Digital technology has greatly improved teledentistry by facilitating telediagnostics and teleconsultations, particularly benefiting those in remote areas. Additionally, AI advancements enhance diagnostic accuracy and streamline clinical decision-making, reducing costs and resource disparities in dental care. This study presents an improved U-Net architecture, Deformable U-Net (DU-Net), for semantic dental caries segmentation, leveraging deformable convolutions to dynamically adjust sampling points for improved feature extraction and reduced computational redundancy. By connecting encoder-decoder blocks via skip-connections, the DU-Net architecture enables efficient real-time segmentation and balance accuracy while reducing computational demands.
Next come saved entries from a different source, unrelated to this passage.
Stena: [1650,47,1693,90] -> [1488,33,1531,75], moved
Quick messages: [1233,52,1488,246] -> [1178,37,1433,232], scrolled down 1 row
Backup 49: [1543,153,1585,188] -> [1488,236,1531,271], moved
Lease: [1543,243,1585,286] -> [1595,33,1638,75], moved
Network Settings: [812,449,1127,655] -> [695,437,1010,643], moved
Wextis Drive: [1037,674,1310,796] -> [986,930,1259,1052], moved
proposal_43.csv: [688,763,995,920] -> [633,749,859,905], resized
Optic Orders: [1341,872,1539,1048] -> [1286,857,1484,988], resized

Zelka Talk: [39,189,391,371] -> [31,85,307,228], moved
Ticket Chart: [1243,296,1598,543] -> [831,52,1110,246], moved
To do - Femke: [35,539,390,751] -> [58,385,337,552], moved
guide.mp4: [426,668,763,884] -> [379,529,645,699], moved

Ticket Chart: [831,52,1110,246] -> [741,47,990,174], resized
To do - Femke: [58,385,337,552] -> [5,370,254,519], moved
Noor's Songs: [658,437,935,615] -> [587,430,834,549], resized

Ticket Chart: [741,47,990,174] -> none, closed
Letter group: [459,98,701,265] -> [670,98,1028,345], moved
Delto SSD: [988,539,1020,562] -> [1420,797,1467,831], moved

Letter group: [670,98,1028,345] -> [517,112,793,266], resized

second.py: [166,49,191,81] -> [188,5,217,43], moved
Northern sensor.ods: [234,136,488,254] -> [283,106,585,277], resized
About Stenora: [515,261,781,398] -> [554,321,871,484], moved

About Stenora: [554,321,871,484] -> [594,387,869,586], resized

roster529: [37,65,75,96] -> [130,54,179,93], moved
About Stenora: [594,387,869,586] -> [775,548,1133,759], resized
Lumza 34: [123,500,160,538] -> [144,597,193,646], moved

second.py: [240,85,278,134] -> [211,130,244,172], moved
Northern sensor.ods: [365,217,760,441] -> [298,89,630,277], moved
The deformable block in DU-Net and DDR U-Net shows a balanced performance and efficiency while maintaining accuracy despite reduced FLOPs. The proposed architecture was implemented in real-time dental caries segmentation on a Dual Core Cortex A72 system and web server. It shows a significant improvement in Dice score, reducing CPU and memory usage compared to conventional U-Net models. Moreover, the DU-Net and its half variants achieved competitive performance with much lower computational demands makes suitable for web servers and embedded applications. The result highlights the DU-Net capability to optimize both computational efficiency and segmentation accuracy, offering a promising solution for real-world applications where speed and resource management are critical, particularly in the medical imaging field.